Caratterizza una diversa forma di negazione, però, anche la spinta opposta a questo primo rifiuto immediato. Negazione non da riduzionismo, ma da svuotamento dall’interno, progressivo, ma costante del senso umano di morte. Gli inizi di un fenomeno, infatti, segnano anche le caratteristiche del suo successivo sviluppo. E gli esordi si sono subito manifestati in termini di mera contabilità sanitario-funeraria. Ogni giorno, sempre alla stessa ora, i bollettini della protezione civile nazionale, o organismi regionali e comunali, ci davano solo cifre. In termini assoluti, in percentuali, statistico- probabilistici, ma solo e sempre cifre. Nient’altro che cifre. L’aspetto umano, l’autenticità di quel nostro individuale essere per la morte, secondo la nota definizione di Heidegger, è annichilito, sepolto sotto la giornaliera, lugubre valanga algebrica. Anche questa è una nebulosa. Certamente non venefica, ma funambolica sì. Oltre gli esperti nelle varie  e spesso contrastanti sotto specializzazioni mediche (virologi, immunologhi, epidemiologi, epigenetici, infettivologhi, microbiologi, pneumologhi, anestesisti, ecc.), entrano in campo matematici, statistici, demografi, informatici, programmisti, sviluppatori di app. La singola persona non è più neanche un singolo caso clinico, ma un nudo dato indifferenziato, anonimamente identico a tutti gli altri cui si somma nel rosario serale con Ave Maria e Paternoster statistici recitati a social e canali tv unificati da Comitato Scientifico e Protezione Civile.

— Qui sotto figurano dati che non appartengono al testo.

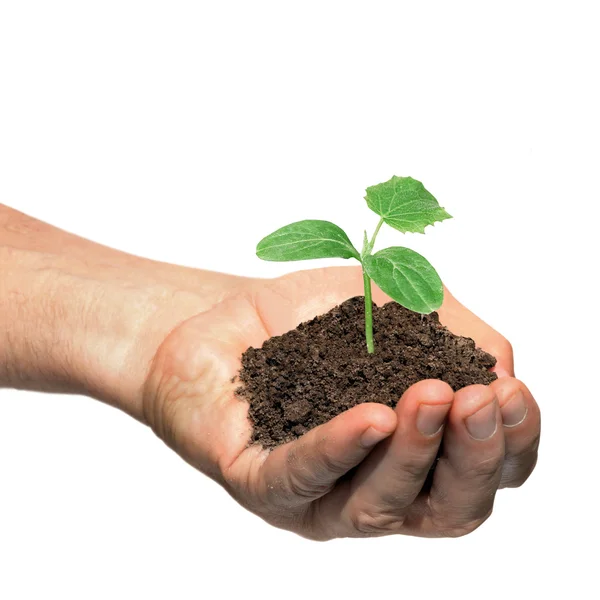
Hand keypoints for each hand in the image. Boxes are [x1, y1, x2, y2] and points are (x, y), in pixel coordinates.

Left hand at [142, 266, 539, 539]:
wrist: (226, 318)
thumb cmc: (311, 320)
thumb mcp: (395, 308)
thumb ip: (453, 334)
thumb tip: (503, 369)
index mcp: (414, 454)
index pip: (483, 472)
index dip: (511, 442)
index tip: (514, 392)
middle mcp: (374, 485)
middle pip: (445, 508)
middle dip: (472, 457)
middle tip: (477, 401)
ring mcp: (319, 495)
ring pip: (380, 505)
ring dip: (414, 452)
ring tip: (431, 397)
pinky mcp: (261, 483)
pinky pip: (302, 477)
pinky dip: (340, 448)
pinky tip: (371, 417)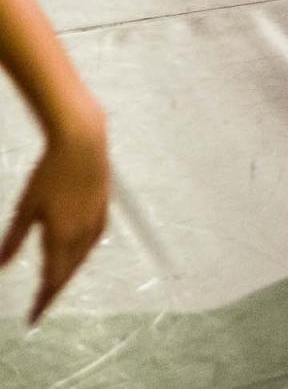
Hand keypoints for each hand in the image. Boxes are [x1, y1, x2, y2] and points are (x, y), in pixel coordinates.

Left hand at [0, 113, 109, 322]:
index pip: (51, 279)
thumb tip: (0, 266)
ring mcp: (95, 222)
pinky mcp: (102, 210)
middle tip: (41, 306)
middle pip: (68, 273)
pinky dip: (81, 257)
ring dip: (68, 275)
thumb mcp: (25, 207)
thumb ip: (14, 239)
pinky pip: (92, 243)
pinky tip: (77, 254)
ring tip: (55, 284)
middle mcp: (82, 234)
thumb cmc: (51, 172)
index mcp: (62, 236)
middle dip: (53, 291)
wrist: (82, 144)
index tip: (33, 318)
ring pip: (81, 259)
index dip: (42, 301)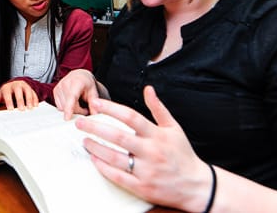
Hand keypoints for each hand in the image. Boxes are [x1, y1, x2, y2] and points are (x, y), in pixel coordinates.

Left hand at [0, 80, 37, 109]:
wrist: (15, 84)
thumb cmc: (8, 91)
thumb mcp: (1, 94)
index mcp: (8, 87)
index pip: (8, 94)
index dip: (9, 102)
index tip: (10, 109)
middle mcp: (17, 85)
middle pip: (19, 92)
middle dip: (20, 101)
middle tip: (22, 110)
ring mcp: (24, 86)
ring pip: (28, 92)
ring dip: (29, 100)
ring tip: (30, 108)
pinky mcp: (31, 88)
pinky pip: (34, 93)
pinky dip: (35, 99)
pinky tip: (36, 106)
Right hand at [53, 69, 99, 119]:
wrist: (79, 75)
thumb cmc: (86, 83)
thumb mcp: (93, 91)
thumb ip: (94, 103)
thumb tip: (95, 114)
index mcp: (76, 82)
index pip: (71, 97)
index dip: (69, 108)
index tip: (67, 118)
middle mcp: (65, 83)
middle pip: (68, 105)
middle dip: (77, 111)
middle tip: (85, 109)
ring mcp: (59, 87)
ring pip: (62, 107)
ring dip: (71, 110)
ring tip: (79, 106)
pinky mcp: (55, 91)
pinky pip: (59, 106)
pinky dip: (66, 108)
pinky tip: (72, 104)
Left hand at [76, 86, 212, 211]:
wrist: (196, 186)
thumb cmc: (183, 155)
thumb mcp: (174, 128)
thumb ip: (159, 108)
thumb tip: (148, 89)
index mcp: (157, 135)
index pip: (131, 117)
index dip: (112, 108)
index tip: (96, 103)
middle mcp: (151, 152)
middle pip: (118, 136)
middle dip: (95, 128)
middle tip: (80, 123)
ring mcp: (146, 171)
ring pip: (114, 157)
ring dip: (96, 148)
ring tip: (84, 140)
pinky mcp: (142, 187)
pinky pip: (118, 177)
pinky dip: (104, 168)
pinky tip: (94, 160)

Carità è parola che deriva da caro, amato, diletto, riferito a una persona. La carità della persona scomparsa per Covid è anch’essa nebulizzata nel nulla. I suoi cari non le sono vicini negli ultimi respiri (perché infetti), neanche la vedono più. È già in un’urna cineraria, o piombata in una bara, trasportata con un camion insieme ad altre al cimitero, dove solo in pochi potranno assistere all’inumazione, dandole l’ultimo addio.

Al momento di scrivere ci sono circa 1 milione e centomila morti per Covid nel mondo. Corrispondono allo 0,0141% della popolazione mondiale, che ammonta a oggi a circa 7,8 miliardi. Cifra percentualmente insignificante. Anche tale cifra salisse a 10 milioni di morti, sarebbe sempre solo lo 0,141%. A 100 milioni l’1,41%. A 1 miliardo il 12%. Resterebbero ancora 6.8 miliardi di persone sul nostro pianeta. Ci sarebbero più del doppio dei 3 miliardi di abitanti di appena sessant’anni fa, nel 1960. Nel 1920 eravamo 2 miliardi; nel 1804 1 miliardo. E il mondo non era forse ugualmente pieno? Anzi, la tacita alleanza negazione prima-potere economico mondiale, potrebbe inclinare alla tentazione del laissez-faire, laissez-crever, lasciate fare, lasciate crepare, così da annichilire, progressivamente, i diritti economico-assistenziali generali, iniziando dai più anziani, deboli, malati, poveri, emarginati.

La negazione seconda, ossia lo svuotamento del senso di morte per via statistico-percentuale, invece, conduce prima o poi a un mutamento di civiltà. Perché la visione della morte non è stata sempre la stessa nella storia, nei popoli, nelle culture umane. Anche quella vigente nel nostro Occidente e oggi dominante sull’intero pianeta è il risultato di un preciso e determinato pensiero storico. E sempre i mutamenti di visione della morte hanno sotterraneamente accompagnato i mutamenti di civiltà.